One of our favourite Forest School activities, den building is part of the enclosure schema which is an urge to put yourself or something inside something else. We also see children closing themselves inside hammock for what sometimes feels like the entire session, or drawing big circles in the fallen leaves and placing all of the leaves inside.
Physicality at Forest School is important for this schema. We often find children hanging upside down from branches we have placed between trees, leaning off the side of a tree whilst climbing, going up, under, over and around objects in the woods. Climbing on the cargo net, going under the net, being above someone, below them.
I always seem to have a pocket full of conkers in the autumn and this urge to collect things together and take them elsewhere is part of the transporting schema. We see children fill their pockets and buckets with acorns and then place them elsewhere in the site. They also love a child sized wheelbarrow for collecting leaves, moving them elsewhere and creating a new pile under another tree. Better still a sledge where the can move other children around!
This is the one I love to hate as it takes me a long time to unwrap a tree which has been wrapped completely with wool or lengths of fabric.
In a playground this schema sees children going around and around and around on the roundabout, in Forest School we see them doing this in hammocks that are hung in trees like hanging chairs. They also turn over wheelbarrows and repeatedly spin the wheels.
Making potions and mud pies is all part of the transformation schema which involves taking something and turning it into something else. Children exploring this schema spend a lot of time in the mud and with the water creating all kinds of tasty mud pies for their caregivers. Yum.
By allowing young children to explore these schemas in a natural and uninterrupted way we help them to start develop building blocks of knowledge. We see this go develop from simple urges to repeat the behaviour into firstly symbolic representation, then functional dependency and finally abstract thought.

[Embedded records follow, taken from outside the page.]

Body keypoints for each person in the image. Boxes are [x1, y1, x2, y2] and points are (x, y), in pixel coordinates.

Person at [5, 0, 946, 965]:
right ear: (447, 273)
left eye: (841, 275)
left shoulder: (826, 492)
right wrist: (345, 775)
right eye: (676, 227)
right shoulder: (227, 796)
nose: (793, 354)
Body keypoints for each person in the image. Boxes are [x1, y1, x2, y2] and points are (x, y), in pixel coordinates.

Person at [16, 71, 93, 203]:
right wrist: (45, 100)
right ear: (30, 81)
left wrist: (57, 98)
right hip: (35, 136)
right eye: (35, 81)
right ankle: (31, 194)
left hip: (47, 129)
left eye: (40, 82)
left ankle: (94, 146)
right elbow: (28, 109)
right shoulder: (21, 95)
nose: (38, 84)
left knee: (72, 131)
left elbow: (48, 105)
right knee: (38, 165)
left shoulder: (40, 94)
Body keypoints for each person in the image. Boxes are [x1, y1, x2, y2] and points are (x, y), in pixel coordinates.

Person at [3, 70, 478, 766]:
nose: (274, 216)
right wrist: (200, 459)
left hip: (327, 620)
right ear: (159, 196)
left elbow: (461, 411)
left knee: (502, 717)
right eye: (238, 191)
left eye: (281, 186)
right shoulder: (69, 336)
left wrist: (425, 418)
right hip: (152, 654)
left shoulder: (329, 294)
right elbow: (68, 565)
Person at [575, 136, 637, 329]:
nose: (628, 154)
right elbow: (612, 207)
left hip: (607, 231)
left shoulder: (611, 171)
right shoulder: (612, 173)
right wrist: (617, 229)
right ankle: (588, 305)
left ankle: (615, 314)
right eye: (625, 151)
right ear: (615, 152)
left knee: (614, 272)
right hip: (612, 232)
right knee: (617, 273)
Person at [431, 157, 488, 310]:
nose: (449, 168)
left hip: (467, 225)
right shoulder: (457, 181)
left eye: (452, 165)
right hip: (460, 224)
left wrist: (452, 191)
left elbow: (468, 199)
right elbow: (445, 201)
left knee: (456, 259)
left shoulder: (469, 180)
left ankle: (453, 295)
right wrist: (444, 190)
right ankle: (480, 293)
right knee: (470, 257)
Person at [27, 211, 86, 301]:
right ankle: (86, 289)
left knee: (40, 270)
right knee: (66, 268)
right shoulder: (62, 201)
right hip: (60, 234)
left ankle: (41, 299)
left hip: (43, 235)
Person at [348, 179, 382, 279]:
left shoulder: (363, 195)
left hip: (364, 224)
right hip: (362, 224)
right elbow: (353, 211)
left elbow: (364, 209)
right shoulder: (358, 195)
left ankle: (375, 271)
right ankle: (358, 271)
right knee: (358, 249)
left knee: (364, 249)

This is where children use something in place of something else. For example, they understand that you can have lots of acorns and you can have lots of coins so they use acorns to represent money.
This is when children can draw on previous knowledge to extend their play. For example, a child is playing with water and wants to collect it so they can use it again, so they go to the storage barn and collect a bucket and some guttering to collect the water with, bring it out and use it.

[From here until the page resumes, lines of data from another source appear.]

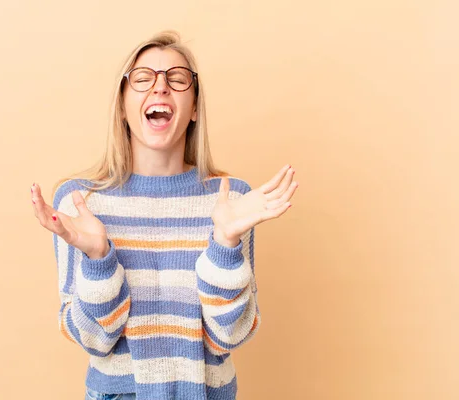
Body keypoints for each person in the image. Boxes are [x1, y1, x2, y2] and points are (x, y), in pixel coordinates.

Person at [31, 31, 298, 400]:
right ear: (122, 105)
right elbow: (93, 340)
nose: (160, 88)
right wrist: (97, 258)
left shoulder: (230, 200)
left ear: (194, 108)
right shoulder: (81, 202)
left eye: (177, 79)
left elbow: (229, 336)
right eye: (143, 79)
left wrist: (225, 243)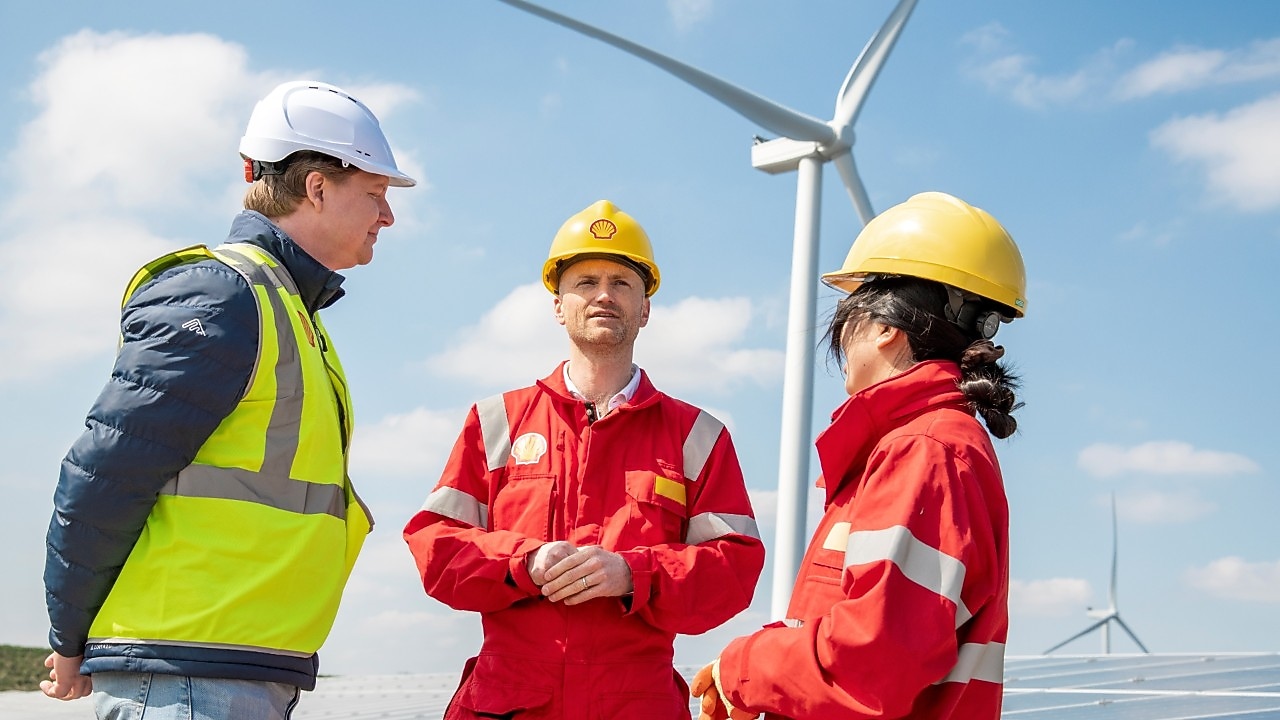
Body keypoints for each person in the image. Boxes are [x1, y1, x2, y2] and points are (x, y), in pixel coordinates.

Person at [41, 80, 416, 719]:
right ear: (318, 187)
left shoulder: (288, 309)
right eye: (376, 194)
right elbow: (103, 475)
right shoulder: (227, 297)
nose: (387, 216)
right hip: (187, 676)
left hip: (226, 672)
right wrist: (68, 638)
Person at [404, 199, 766, 719]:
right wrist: (524, 562)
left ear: (645, 308)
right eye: (585, 281)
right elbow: (436, 550)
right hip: (510, 703)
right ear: (558, 305)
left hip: (636, 704)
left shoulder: (697, 436)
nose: (603, 294)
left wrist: (633, 574)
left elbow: (733, 570)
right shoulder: (495, 422)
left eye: (622, 282)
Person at [691, 191, 1027, 720]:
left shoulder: (923, 452)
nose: (843, 340)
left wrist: (745, 667)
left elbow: (869, 665)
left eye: (850, 316)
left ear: (885, 327)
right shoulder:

This is when children use previous knowledge that they have developed and apply it in different circumstances without any visual clues. It is being able to use their imagination to think of new ideas using experience of other things.
Without the early building blocks of schemas to be developed through free play children will find it harder to move through later stages of cognitive development and, as older children and adults, find it more difficult to develop new and interesting ideas. Allowing time and space for schemas in the early years helps children develop as learners who can think for themselves.
Schematic play allows children to take risks, make mistakes and learn for themselves. We can redirect schema behaviours to make them more appropriate to a setting for others safety (for example a child throwing stones near other children could be given acorns and a better target!) but it is vital that we support children to explore these very natural urges.
Schemas are just one of the many childhood developmental theories that we explore during our Level 2 and Level 3 Forest School Leader training and is something we particularly enjoy exploring in the woods.